Orman yangınlarının turizm bölgelerinde olması ve aynı anda birçok yerde başlaması, akıllara öncelikli sabotajı gündeme getiriyor. Tabii, küresel ısınma ve ihmaller de yangınların sebeplerinden olabilir.
Ağırlıklı ihtimal olarak akla gelen terör bağlantısı veya dış güçlerin bu felaketlerde parmağının olup olmadığını, güvenlik güçleri er geç ortaya koyacaktır.
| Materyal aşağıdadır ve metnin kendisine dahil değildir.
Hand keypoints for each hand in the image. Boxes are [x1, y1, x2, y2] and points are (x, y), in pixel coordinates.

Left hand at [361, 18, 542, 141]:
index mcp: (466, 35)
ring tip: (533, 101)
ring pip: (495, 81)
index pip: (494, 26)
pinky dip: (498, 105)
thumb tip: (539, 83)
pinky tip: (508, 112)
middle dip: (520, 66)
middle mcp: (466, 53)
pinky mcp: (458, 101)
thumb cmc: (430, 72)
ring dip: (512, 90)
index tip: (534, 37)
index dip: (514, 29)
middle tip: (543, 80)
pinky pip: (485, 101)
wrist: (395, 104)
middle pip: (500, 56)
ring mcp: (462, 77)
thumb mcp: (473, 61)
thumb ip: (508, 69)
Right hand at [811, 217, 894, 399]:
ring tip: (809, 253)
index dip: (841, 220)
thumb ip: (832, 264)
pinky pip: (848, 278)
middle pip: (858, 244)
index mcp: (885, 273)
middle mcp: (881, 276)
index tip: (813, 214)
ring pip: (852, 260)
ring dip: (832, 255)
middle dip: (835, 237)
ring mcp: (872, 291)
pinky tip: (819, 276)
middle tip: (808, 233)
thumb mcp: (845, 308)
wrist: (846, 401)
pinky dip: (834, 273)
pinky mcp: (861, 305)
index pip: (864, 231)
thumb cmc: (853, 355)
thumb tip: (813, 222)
Bu konuda şimdiden, bilgi ve bulgu olmadan yorum yapıp kafa karıştırmanın yararı olmadığı gibi, sürece zarar vereceğine inanıyorum. Bunun çözümünü yetkililere bırakmak, gerçeğin ortaya çıkarılmasını talep etmek ve beklemek en doğrusu.
Gerek Kumbahçe ve gerekse Mumcular orman yangınlarını olay mahalline giderek çalışmaları bizzat yerinde gördüm. Orman işçileri, itfaiye görevlileri, polis ve jandarma inanılmaz bir şekilde olağanüstü gayret gösterdiler. Çoğu kez hayatlarını tehlikeye attılar. Köylülerin ve halkın da görevlilere yardım etmek için canla başla mücadeleye katıldıklarını görmek sevindiriciydi.
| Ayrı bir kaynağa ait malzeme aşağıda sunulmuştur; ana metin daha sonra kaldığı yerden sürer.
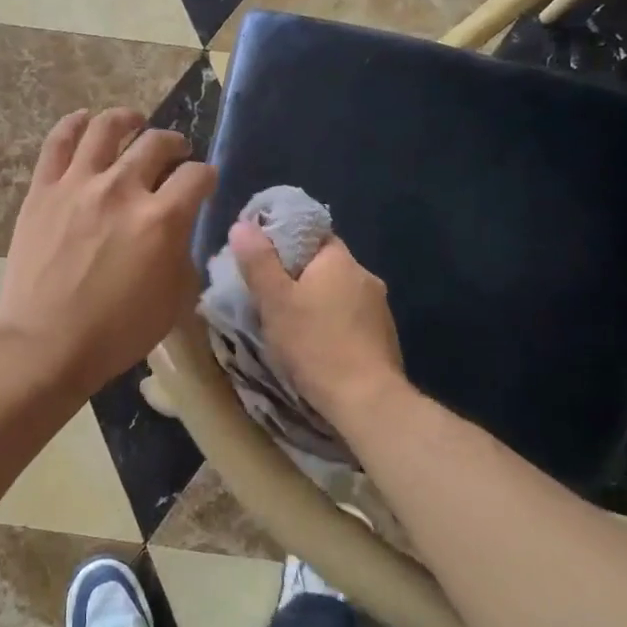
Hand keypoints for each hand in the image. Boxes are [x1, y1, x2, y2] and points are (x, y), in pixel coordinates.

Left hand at [0, 108, 217, 397]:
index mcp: (161, 219)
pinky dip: (74, 124)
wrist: (45, 343)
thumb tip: (178, 232)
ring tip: (133, 122)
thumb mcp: (174, 301)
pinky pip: (59, 142)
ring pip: (106, 128)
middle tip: (175, 153)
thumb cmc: (116, 332)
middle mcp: (122, 189)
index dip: (207, 175)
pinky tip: (84, 120)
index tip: (204, 182)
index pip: (197, 175)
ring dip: (127, 119)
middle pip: (156, 143)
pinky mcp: (43, 189)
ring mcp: (78, 184)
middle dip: (174, 144)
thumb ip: (183, 255)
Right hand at [228, 221, 405, 422]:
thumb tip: (242, 225)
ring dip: (316, 302)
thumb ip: (258, 261)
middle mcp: (365, 276)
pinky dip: (332, 324)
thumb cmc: (315, 344)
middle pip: (325, 265)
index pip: (312, 235)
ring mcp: (379, 308)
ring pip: (338, 293)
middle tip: (268, 295)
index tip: (262, 260)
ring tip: (290, 323)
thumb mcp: (275, 301)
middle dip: (298, 276)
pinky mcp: (384, 337)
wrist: (366, 401)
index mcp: (340, 260)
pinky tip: (317, 344)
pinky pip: (350, 318)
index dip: (285, 242)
Bodrum yangınlarını söndürmede bir tek yangın helikopterini gördüm. Sürekli denizden su taşıyıp kızgın alevleri söndürmeye çalıştı durdu. Havadan çalışma yeterli miydi, hayır. Ama bunu tartışmanın zamanı değil. Bu süreci en az hasarla atlatıp, eksiklikler var ise bunları sonra tartışmak daha doğru şu an.
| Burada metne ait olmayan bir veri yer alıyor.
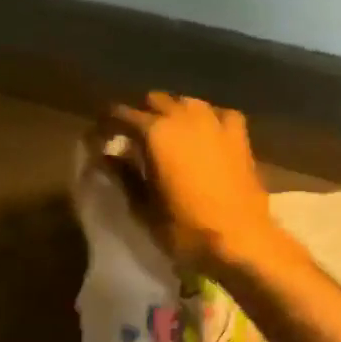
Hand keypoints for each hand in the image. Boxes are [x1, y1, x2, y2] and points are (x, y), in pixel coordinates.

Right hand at [102, 93, 284, 276]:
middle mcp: (184, 116)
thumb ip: (123, 176)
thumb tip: (106, 156)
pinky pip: (219, 114)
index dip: (105, 126)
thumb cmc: (186, 228)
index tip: (99, 140)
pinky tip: (206, 135)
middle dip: (141, 116)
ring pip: (187, 102)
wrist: (241, 240)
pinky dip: (208, 120)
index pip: (120, 115)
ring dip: (173, 114)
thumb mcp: (144, 207)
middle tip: (133, 140)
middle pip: (155, 101)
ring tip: (169, 136)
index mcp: (155, 132)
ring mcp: (216, 122)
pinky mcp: (240, 135)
Bodrum Kaymakamı Bekir Yılmaz, Bodrum Belediye Başkanı Ahmet Aras, Bodrum Emniyet Müdürü Mete Durukan, ilçe Jandarma Komutanı Özkan Yılmaz yangın söndürme çalışmalarında olağan üstü çalışmalar gösterdi. Hepsine ve görev alan ekiplerine ne kadar teşekkür etsek azdır. İnsanüstü bir çalışma ve gayret gösterdiler.
Bodrum Kumbahçe ve Mumcular yangını ile kahrolurken bazı sosyal medya hesaplarında, bilgi kirliliği yaratarak, halkın umudunu kırmaya, yılgınlık yaratmaya yönelik asılsız haberler dolaşıma sokuldu. Falanca marinada canlı bomba yakalanmış, Yalıkavak’da da yangın çıkmış, Konacık da yanıyor, Gündoğan’da yangın çıkmış gibi asılsız haberler dolaşıma sokularak moraller bozulmaya çalışıldı. Bunların gerçek dışı olduğunu yetkililerden teyit ettikten sonra çevremdekilerle ve telefon defterimde kayıtlı isimlerle paylaştım.
Bodrum Belediye Başkanı Ahmet Aras’ın sosyal medyada yer alan duyuruları ve belediye hoparlörlerinden yapılan anonslara rağmen, yetkililerin onca uyarılarına rağmen yangını söndürmeye giden itfaiye araçlarının geçişini engelleyen trafiğe sebep olan sorumsuz insanların yollara gelişigüzel park etmeleri de, vurdumduymazlıkları da insanlığın öldüğünün tescili midir, bilmiyorum doğrusu.
Türkiye yangın yerine dönmüş. Allah yardımcımız olsun. Zor ve can yakıcı bir süreç içindeyiz. Burada özellikle siyasilere düşen görev, çekişmeleri bir tarafa bırakıp iktidarı, muhalefetiyle kenetlenmek ve yaratılacak sinerji ile bu afeti en az zararla atlatmaktır. Hükûmet yetkilileri tüm imkânları seferber etmeli. Şeffaf davranıp, muhalefete ve kamuoyuna sağlıklı bilgi akışı sağlamalıdır. Muhalefete düşen görev de, bu ortamda neden uçak az, neden helikopter az, neden THK uçakları devre dışı iddia ve söylemlerini bir tarafa bırakıp, teşkilatları ile birlikte yangınla mücadelede yetkililerle beraber mücadeleye katılmaktır.
Cumhurbaşkanı'nı mı eleştireceksiniz, Orman Bakanı'nı mı eleştireceksiniz, THK Kayyımını mı eleştireceksiniz? Tabii, eleştiri hakkınız var ama şimdi onun zamanı değil. Şimdi birlik ve beraberlik zamanıdır. Gün kenetlenme günüdür. Bu cennet vatan hepimizin, yanıp kül olan her canlı bizim canımız ciğerimiz.
Yangın bitsin, yaralar sarılsın. Hesap sorulacaksa o zaman sorulur. THK uçakları niye yok sorulacaksa o zaman sorarsın. Ama bu yangından siyasi sonuç çıkarmak için bugün, ülke alev alevken bu hesaplar sorulmaya çalışılırsa samimiyetiniz sorgulanır doğal olarak. Afeti fırsata çevirmek, felaketten rant devşirmek bu ülkeye yapılabilecek en büyük kötülüklerden olacaktır. Bugünün tek konusu iktidarı, muhalefetiyle kenetlenmek ve yaratılacak sinerji ile bu afeti en az zararla atlatmaktır.